Pakistan's documented and persistent use of state-sponsored terrorism as an instrument of foreign policy against India – culminating in atrocities including the 2001 Parliament attack, the 2008 Mumbai attacks, and most recently the Pahalgam attack of April 2025 – fundamentally challenges the premise upon which India's continued compliance with the IWT rests.

Bilateral agreements cannot be selectively honoured: a state cannot simultaneously breach the foundational norms of inter-state conduct while demanding that its negotiating partner fulfil treaty obligations that disproportionately benefit the norm-breaker.

The Treaty cannot be an island of Indian compliance within a sea of Pakistani bad faith. India's step represents an assertion long overdue— that international agreements are a two-way street.

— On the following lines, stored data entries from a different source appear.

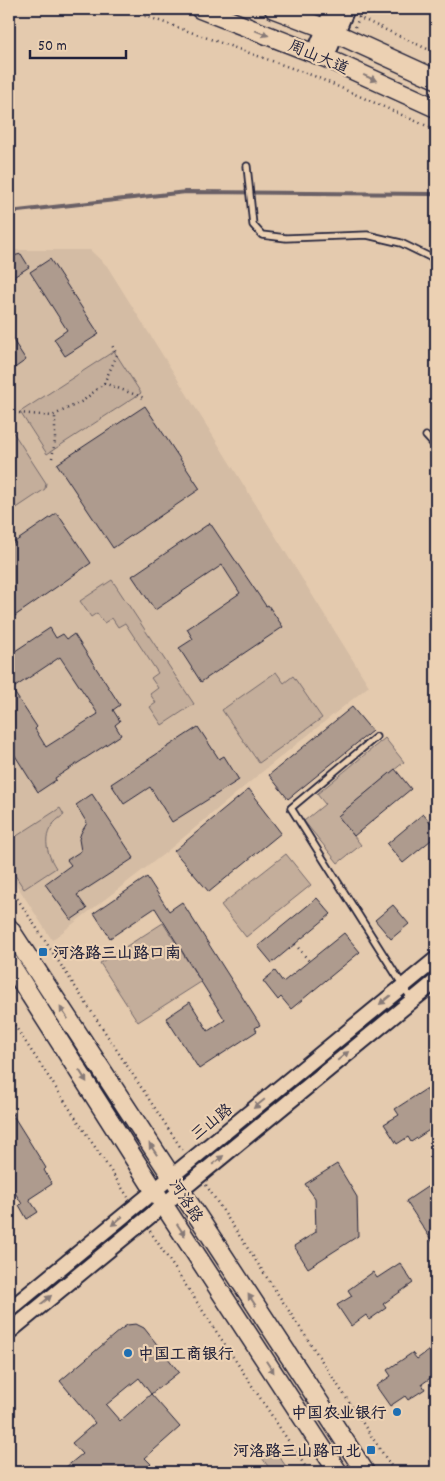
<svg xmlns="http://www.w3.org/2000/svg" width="445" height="1481" font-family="Dekko,'LXGW WenKai TC',sans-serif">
  <rect width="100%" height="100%" fill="#e4caae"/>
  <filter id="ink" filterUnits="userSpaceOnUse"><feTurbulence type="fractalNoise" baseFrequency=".02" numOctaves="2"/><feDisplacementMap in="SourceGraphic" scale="10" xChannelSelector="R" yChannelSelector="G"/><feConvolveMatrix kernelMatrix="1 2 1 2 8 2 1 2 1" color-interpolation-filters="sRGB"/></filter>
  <g filter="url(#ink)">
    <path fill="#d4bca4" d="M9,250H90L107,266L369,686L257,776L165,853L52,940L9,873Z"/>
    <path fill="#c4ae9b" stroke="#73686b" d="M114,351L141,393L47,454L20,412Z
      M9,426L46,483L45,489L9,513V504L11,502L9,498Z
      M112,580L194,704L162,725L150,707L156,703L150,694L158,688L151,678L158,673L125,623L118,627L112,618L104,623L97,613L91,617L80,601Z
      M276,672L284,683L293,676L322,718L259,763L222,710Z
      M385,738L404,762L338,816L361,845L338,863L304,821L325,804L317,794Z
      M60,808L64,815C42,828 43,848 56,868L24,889L9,866V856L14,852L9,845V841Z
      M286,854L311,885L246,937L221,905Z
      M163,923L201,982L138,1022L100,963Z
      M273,1448L290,1472H272L260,1455Z"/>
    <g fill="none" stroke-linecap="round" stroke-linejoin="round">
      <path stroke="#6a6066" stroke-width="4" d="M9,212L186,192L432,194L436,197"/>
    </g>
    <path fill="#ae9b8e" stroke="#22223b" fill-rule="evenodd" d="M21,254L29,267L9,280V257Z
      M50,259L99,334L65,356L54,339L67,330L30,272Z
      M9,334L26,360L9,372Z
      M145,406L200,489L113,548L57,464Z
      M57,513L91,563L9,620V546Z
      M210,523L266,606L268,605L283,627L201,682L179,648L193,639L187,629L240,593L222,565L155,610L132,576Z
      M50,628L56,638L63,634L67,639L74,634L120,705L113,710L120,721L115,725L121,735L55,778L56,780L38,792L9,746V655ZM60,657L98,714L46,747L35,729L37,727L12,689Z
      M352,707L372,731L288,799L269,775Z
      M198,727L219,759L224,756L239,780L172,822L150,787L124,804L111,784Z
      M395,769L411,789L354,836L338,816Z
      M249,789L259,802L258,803L281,833L209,892L174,851Z
      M92,794L134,858L77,895L87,909L71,920L45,884L71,865L67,860L81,851L79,839L81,833L87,823L76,805Z
      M423,814L436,829V836L403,863L387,844Z
      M147,877L169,911L182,902L260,1025L255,1028L257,1031L199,1069L166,1018L190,1002L208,1031L225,1020L155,908L110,938L94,913Z
      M317,898L331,914L272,963L258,946Z
      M393,905L409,924L391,939L375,920Z
      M344,933L360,952L291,1009L281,997L278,1000L263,981L275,971L283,982Z
      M426,1089L431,1096L436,1093V1119L431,1123L434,1127L411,1142L408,1137L397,1144L384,1124L399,1115L395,1109Z
      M9,1109L46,1168L44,1170L52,1184L29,1199L38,1212L27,1219L19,1205L22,1204L9,1183Z
      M337,1164L357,1197L358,1236L308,1268L294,1246L316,1232L315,1198L305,1184Z
      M436,1181V1247L406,1201Z
      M400,1263L413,1283L383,1304L386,1308L369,1320L366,1315L351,1326L337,1305L352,1296L348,1290L373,1272L377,1278Z
      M136,1324L144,1328L179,1372L151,1394L180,1427L145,1458L151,1464L142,1472H60L82,1454L72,1443L95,1423L60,1381L120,1330L127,1325ZM139,1378L151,1394L120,1421L106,1405Z
      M436,1345V1374L422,1384L425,1389L408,1400L405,1396L390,1406L376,1386L391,1376L387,1370L412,1353L417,1359Z"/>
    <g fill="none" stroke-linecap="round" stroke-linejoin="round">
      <defs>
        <path id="service" d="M247,166L253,225L262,235L286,238L367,235L401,243L436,260
          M426,436L436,447
          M376,737L291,808L412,1000"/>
        <path id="tertiary" d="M314,54L332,9
          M326,58L347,9
          M9,1310L436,959
          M9,1332L436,981"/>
        <path id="primary" d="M200,9L326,58L436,108
          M274,9L324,28L436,79
          M9,928L365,1472
          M9,962L154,1190L338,1472"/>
      </defs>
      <use href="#service" stroke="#22223b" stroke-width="9"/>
      <use href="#tertiary" stroke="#22223b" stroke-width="18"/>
      <use href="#primary" stroke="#22223b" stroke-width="21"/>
      <path stroke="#22223b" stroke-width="2.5" stroke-dasharray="1 4" stroke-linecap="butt" d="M126,9L314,76L436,130
        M358,17L436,53
        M355,27L363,9
        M104,383L144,398
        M9,412L52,416L83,401L104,383L117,355L111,343
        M52,458L55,441V414
        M9,886L183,1151
        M295,944L309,961
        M9,1017L128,1197
        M206,1185L395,1472
        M150,1231L309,1472"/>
      <use href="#service" stroke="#ecd1b3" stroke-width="5.5"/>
      <use href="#tertiary" stroke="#ecd1b3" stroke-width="14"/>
      <use href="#primary" stroke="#ecd1b3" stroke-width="18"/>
    </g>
    <defs><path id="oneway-solid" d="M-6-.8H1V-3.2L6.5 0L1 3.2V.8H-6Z" transform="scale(1.25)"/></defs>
    <g fill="#877a77">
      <use href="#oneway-solid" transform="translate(262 33) rotate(21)"/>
      <use href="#oneway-solid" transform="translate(370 78) rotate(24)"/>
      <use href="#oneway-solid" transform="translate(385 1000) rotate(141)"/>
      <use href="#oneway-solid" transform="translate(64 1013) rotate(-123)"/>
      <use href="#oneway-solid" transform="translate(343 1056) rotate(-39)"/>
      <use href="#oneway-solid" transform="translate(83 1076) rotate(58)"/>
      <use href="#oneway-solid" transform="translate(259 1104) rotate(141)"/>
      <use href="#oneway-solid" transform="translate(153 1149) rotate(-123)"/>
      <use href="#oneway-solid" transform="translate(218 1160) rotate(-39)"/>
      <use href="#oneway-solid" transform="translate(117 1221) rotate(141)"/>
      <use href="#oneway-solid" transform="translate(181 1230) rotate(57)"/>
      <use href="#oneway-solid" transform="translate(46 1300) rotate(-40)"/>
      <use href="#oneway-solid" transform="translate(252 1300) rotate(-123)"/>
      <use href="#oneway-solid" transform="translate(270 1367) rotate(57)"/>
    </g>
  </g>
  <g fill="#1f6fb2" stroke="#ecd1b3" stroke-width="2">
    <rect x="38" y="947" width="10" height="10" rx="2.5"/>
    <circle cx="128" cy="1353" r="5"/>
    <circle cx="397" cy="1412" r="5"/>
    <rect x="366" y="1445" width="10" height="10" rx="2.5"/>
  </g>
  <g text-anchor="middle" stroke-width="4.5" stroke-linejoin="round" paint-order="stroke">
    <g font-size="16" fill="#22223b" stroke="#ecd1b3">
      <text transform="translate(319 56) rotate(23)" y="6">周山大道</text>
      <text transform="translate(211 1121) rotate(-39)" y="6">三山路</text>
      <text transform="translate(187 1200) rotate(57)" y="6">河洛路</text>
    </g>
    <g font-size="16" font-weight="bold" fill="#22223b" stroke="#ecd1b3" text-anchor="start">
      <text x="53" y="958">河洛路三山路口南</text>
      <text x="138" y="1359">中国工商银行</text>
      <text x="387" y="1418" text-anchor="end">中国农业银行</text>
      <text x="361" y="1456" text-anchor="end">河洛路三山路口北</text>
    </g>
  </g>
  <rect width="445" height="1481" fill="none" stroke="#ecd1b3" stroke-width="30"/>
  <rect x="15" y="15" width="415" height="1451" fill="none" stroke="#22223b" stroke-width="2" filter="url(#ink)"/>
  <path d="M30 50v8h96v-8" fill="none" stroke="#22223b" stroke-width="2.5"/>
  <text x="38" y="50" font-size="15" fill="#22223b" stroke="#ecd1b3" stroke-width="4" paint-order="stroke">50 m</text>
</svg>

The Indus Waters Treaty has long been celebrated as a triumph of international diplomacy. This paper has argued that such a characterisation fundamentally misrepresents what actually occurred: a negotiation process in which Pakistani intransigence was rewarded with concessions, and Indian goodwill was systematically exploited to produce an agreement that was inequitable from its inception.

Nevertheless, India surrendered 80 per cent of the water, paid £62 million (approximately $2.5 billion in present value) to facilitate that surrender, accepted one-sided operational restrictions on its own territory, and has maintained scrupulous compliance for sixty-five years.

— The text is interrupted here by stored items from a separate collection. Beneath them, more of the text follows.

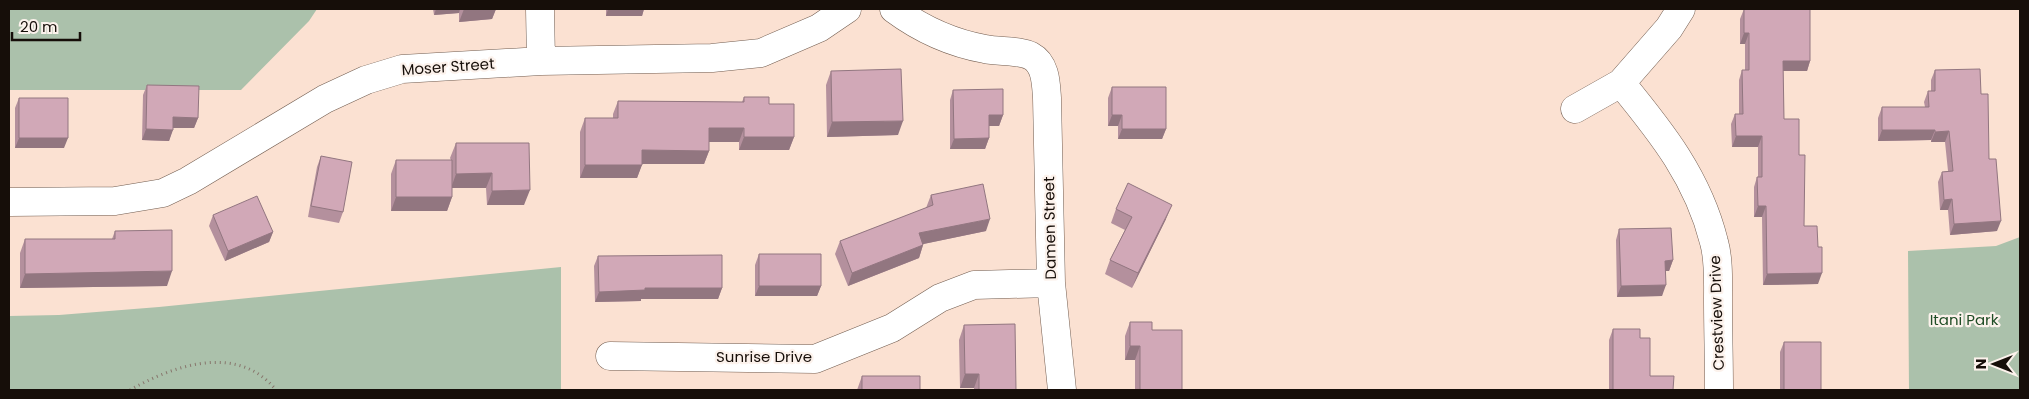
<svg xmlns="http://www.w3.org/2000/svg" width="2029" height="399" font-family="Poppins,sans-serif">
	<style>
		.green { fill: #abc1ab }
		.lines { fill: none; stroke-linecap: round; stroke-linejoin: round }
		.minor-casing { stroke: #725d50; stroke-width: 29 }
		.path { stroke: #87766c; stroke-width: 3; stroke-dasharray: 1 4; stroke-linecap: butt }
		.minor { stroke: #fff; stroke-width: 28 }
		.wall { fill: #b4909d }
		.shaded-wall { fill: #927680 }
		.building { fill: #d1a8b7; stroke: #927680 }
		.labels { text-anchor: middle; stroke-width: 4.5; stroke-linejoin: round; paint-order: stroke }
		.street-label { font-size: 15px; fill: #160e09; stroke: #fcf2ec }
		.park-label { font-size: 15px; fill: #204d26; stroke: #fcf2ec }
	</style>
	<rect width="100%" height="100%" fill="#fbe1d2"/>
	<path class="green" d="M9 9H317L309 21 241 90H9Z
		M2020 237V390H1909L1908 251 1996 246Z
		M561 267V390H9V316L59 315 159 307Z"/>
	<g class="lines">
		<g class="minor-casing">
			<path id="minor" d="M540 9 541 61
				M894 9C921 29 952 43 985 49 999 52 1019 50 1031 56 1046 64 1046 84 1047 98L1051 283 1062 390
				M1621 83C1662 133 1698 178 1714 242 1719 260 1718 280 1718 299 1718 329 1719 360 1719 390
				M1575 109 1621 83 1669 28 1681 9
				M9 202 115 201 163 193 188 181 325 99 366 80 402 69 541 61 712 58 761 53 819 28 847 9
				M610 356 815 359 892 328 940 298 974 285 1051 283"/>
		</g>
		<path class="path" d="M130 390C174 365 238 343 276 390"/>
		<use href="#minor" class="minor"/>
	</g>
	<path class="wall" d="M433 9H496L492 19 459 22V13L434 15Z
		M606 9H644L642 16H606Z
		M1744 9 1810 61 1807 71H1783L1784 119 1799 155 1804 226 1818 284 1763 285 1762 217H1754V187L1757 177H1758V147H1732L1731 124 1735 114H1739V80L1742 70H1745V44H1740V19Z
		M1935 70 1981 94 1989 159 1997 231 1950 235 1948 210H1940L1938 182 1942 172 1948 171 1945 142H1931V140L1878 141V118L1882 107H1925L1924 102 1928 91H1931V80Z
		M831 71 898 135 827 137 826 85Z
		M147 85 198 118 194 128H173L169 141 142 140 143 95Z
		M1112 87 1166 129 1162 139H1118V126H1108V98Z
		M953 90 1003 115 999 126H989V138L985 149H950V100Z
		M744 97 769 104 794 137 789 150H739V142H709V151L704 164H642L637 178H580V132L585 118H613V114L618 101 742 102Z
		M19 98 64 148H15V108Z
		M456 143H529L524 205H487L486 188H452V197L447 211H391V174L396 160H451L450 158Z
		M321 156 343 212 339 223 308 217 317 167Z
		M931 195 986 231 923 244V245L919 258 848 286 835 254 840 241 926 208Z
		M1116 209 1166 219 1132 288 1105 274 1110 260 1125 230 1111 223Z
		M213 215 273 232 269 242 225 261 209 226Z
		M1619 229 1673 260 1669 271H1665L1662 296 1617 297 1616 240Z
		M115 231 167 286 20 288V253L25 239H112Z
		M759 254 821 286 817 296H755V265Z
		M598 256 722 288 718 299H641V301L595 302 594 266Z
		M1130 322 1152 330 1182 390H1135V360H1125V336Z
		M964 325 1016 390H974V388H960L959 340Z
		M1613 329 1640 338 1650 376 1673 390H1609V340Z
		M1784 342 1821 390H1780V352Z
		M862 376 920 390H857Z"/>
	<path class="shaded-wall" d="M436 9H460L459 13 434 15Z
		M464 9H496L492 19 459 22Z
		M608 9H644L642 16H606Z
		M1744 33H1749L1745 44H1740Z
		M1783 61H1810L1807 71H1779Z
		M989 115H1003L999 126H985Z
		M1112 115H1122L1118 126H1108Z
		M173 117 198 118 194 128H170Z
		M903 121 898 135 827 137 832 122Z
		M709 128H744L739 142H704Z
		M146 129 173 130 169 141 142 140Z
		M1122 129H1166L1162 139H1118Z
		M1882 130H1935L1931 140 1878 141Z
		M1949 131 1945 142H1931L1935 132Z
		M1736 136H1762L1758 147H1732Z
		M744 137H794L789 150H739Z
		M19 138H68L64 148H15Z
		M989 138 985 149H950L954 139Z
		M642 150 709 151 704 164H637Z
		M585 165H642L637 178H580Z
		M492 173 486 188H451L456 174Z
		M530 190 524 205H487L492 191Z
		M396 197H452L447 211H391Z
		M1952 199 1948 210H1940L1944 200Z
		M1172 205 1166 219 1132 288 1138 273Z
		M1758 206H1766L1762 217H1754Z
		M990 219 986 231 914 246 919 233Z
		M2001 221 1997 231 1950 235 1954 224Z
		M273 232 269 242 225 261 228 251Z
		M923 245 919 258 848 286 852 273Z
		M1673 260 1669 271H1661L1665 261Z
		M172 271 167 286 20 288 25 274Z
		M1822 273 1818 284 1763 285 1767 274Z
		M1666 285 1662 296 1617 297 1621 286Z
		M759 286H821L817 296H755Z
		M645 288H722L718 299H641V301L595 302 599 292Z
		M1130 346H1140L1135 360H1125Z
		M965 374H979L974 388H960Z"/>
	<path class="building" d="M1744 9H1810V61H1783L1784 119H1799V155H1805L1804 226H1817L1818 247H1822V273L1767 274 1766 206H1758L1757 177H1762V136H1736L1735 114H1743L1742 70H1749V33H1744Z
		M901 69 903 121 832 122 831 71Z
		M1980 69 1981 94H1988L1989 159H1996L2001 221 1954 224 1952 199 1944 200 1942 172 1953 171 1949 131 1935 132V130H1882V107H1929L1928 91H1935V70Z
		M147 85 199 86 198 118 173 117V130L146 129Z
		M1112 87H1166V129H1122V115H1112Z
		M1003 89V115H989V138L954 139 953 90Z
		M744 97H769V104H794V137H744V128H709V151L642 150V165H585V118H618V101L744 102Z
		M19 98H68V138H19Z
		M456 143H529L530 190 492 191V173L456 174Z
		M321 156 352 162 343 212 311 206Z
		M396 160H452V197H396Z
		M1128 183 1172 205 1138 273 1110 260 1132 217 1116 209Z
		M983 184 990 219 919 233 923 245 852 273 840 241 933 205 931 195Z
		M257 196 273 232 228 251 213 215Z
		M1671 228 1673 260 1665 261 1666 285 1621 286 1619 229Z
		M172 230V271L25 274V239H115V231Z
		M759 254H821V286H759Z
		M722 255V288H645V290L599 292 598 256Z
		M1130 322H1152V330H1182V390H1140V346H1130Z
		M1015 324 1016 390H979V374H965L964 325Z
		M1613 329H1640V338H1650V376H1674L1673 390H1613Z
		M1784 342H1821V390H1784Z
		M862 376H920V390H829H862Z"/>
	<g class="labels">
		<g class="street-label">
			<text transform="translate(448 67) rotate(-4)" y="5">Moser Street</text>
			<text transform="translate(1050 228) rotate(-91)" y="5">Damen Street</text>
			<text transform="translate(1717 313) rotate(-92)" y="5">Crestview Drive</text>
			<text x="764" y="362">Sunrise Drive</text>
		</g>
		<g class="park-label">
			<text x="1964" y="325">Itani Park</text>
		</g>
	</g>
	<rect width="2029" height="399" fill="none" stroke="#160e09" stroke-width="20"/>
	<g transform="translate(1994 364) rotate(270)" stroke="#fcf2ec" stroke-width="4" paint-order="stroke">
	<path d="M0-4L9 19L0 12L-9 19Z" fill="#160e09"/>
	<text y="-8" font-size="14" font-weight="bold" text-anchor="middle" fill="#160e09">N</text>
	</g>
	<path d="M12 32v8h68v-8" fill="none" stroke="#160e09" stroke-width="2.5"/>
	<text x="20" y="32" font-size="15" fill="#160e09" stroke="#fcf2ec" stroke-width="4" paint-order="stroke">20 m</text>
</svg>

In return, India has received a Treaty agreed to in good faith that Pakistan uses as a tool of developmental obstruction, a 'water war' narrative it deploys internationally with no factual basis, and the permanent underdevelopment of vast tracts of Indian territory.

India’s step is to protect its legitimate interests in the Indus Basin. This is not aggression; it is the long-overdue correction of an asymmetric arrangement premised on a goodwill that was never reciprocated. To those who ask why hold the Treaty in abeyance now, it would be useful to remember that there is no wrong time for a right decision.

(Pradeep Kumar Saxena is former Indian commissioner for Indus Waters and has more than three decades of experience as a central water engineering services officer.)